2. Re:Ultimate solution by Nutria · 2006-01-11 19:31 · Score: 1
  
  FORTRAN? Ada? Pascal?
  
  Their GCC optimization probably isn't that hot, though.
  
  One of the really nice things about VMS is the Common Language Environment. This makes it possible to create executables out of object files written in multiple languages: C, Bliss, Macro/Asm, BASIC, COBOL, FORTRAN, Ada, etc. All of the language parsers create an intermediary language which the GEM common backend code generator takes and uses to build .obj files.
  
  Yes, .NET does that, and so does GCC 4, to a degree, but VMS has had it for 10 years...
  
  --
  "I don't know, therefore Aliens" Wafflebox1
3. Re:Ultimate solution by blackcoot · 2006-01-11 19:37 · Score: 1
  
  all good languages. pity i don't speak them. intel's compilers are pretty darn good at optimization (you pretty much get about 10-15% speed up v. gcc with a recompile, more if you're willing to throw more disk space and time at the problem and more still if you link in their math and image libraries). it's not free, but it's cheap enough that it doesn't have to save much time before it's paid for itself.
Microsoft Visual C++ by functor0 · 2006-01-11 18:57 · Score: 0, Offtopic

If you're on Windows, the first line of defense is running a debug build of the app with /RTC1 and /GZ turned on.

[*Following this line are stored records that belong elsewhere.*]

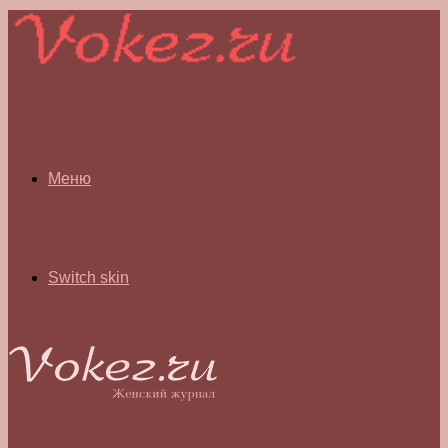
Меню
Switch skin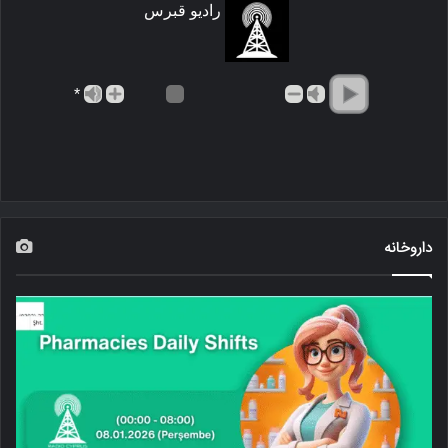
رادیو قبرس
*
داروخانه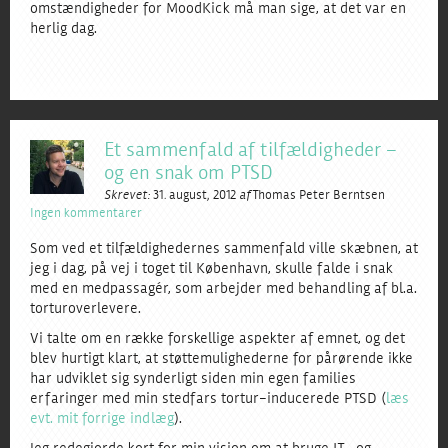
omstændigheder for MoodKick må man sige, at det var en
herlig dag.
Et sammenfald af tilfældigheder –
og en snak om PTSD
Skrevet:
31. august, 2012
af
Thomas Peter Berntsen
Ingen kommentarer
Som ved et tilfældighedernes sammenfald ville skæbnen, at
jeg i dag, på vej i toget til København, skulle falde i snak
med en medpassagér, som arbejder med behandling af bl.a.
torturoverlevere.
Vi talte om en række forskellige aspekter af emnet, og det
blev hurtigt klart, at støttemulighederne for pårørende ikke
har udviklet sig synderligt siden min egen families
erfaringer med min stedfars tortur-inducerede PTSD (
læs
evt. mit forrige indlæg
).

I ran into a stack buffer overrun just the other day and message box came up immediately telling me exactly which variable got corrupted.
probabilistic memory safety (DieHard) by Ristretto · 2006-01-13 11:47 · Score: 1

You may find DieHard useful, if heap errors are also a problem -- it's a plug-in replacement for malloc/free that provides probabilistic guarantees of correct execution in the face of errors.

http://www.cs.umass.edu/~emery/diehard

-- emery
gcc -fbounds-check by nnorwitz · 2006-01-14 19:44 · Score: 1

gcc -fbounds-check could find some memory problems (and some non-problems). I used this feature over 6 years ago before it was integrated into gcc. YMMV.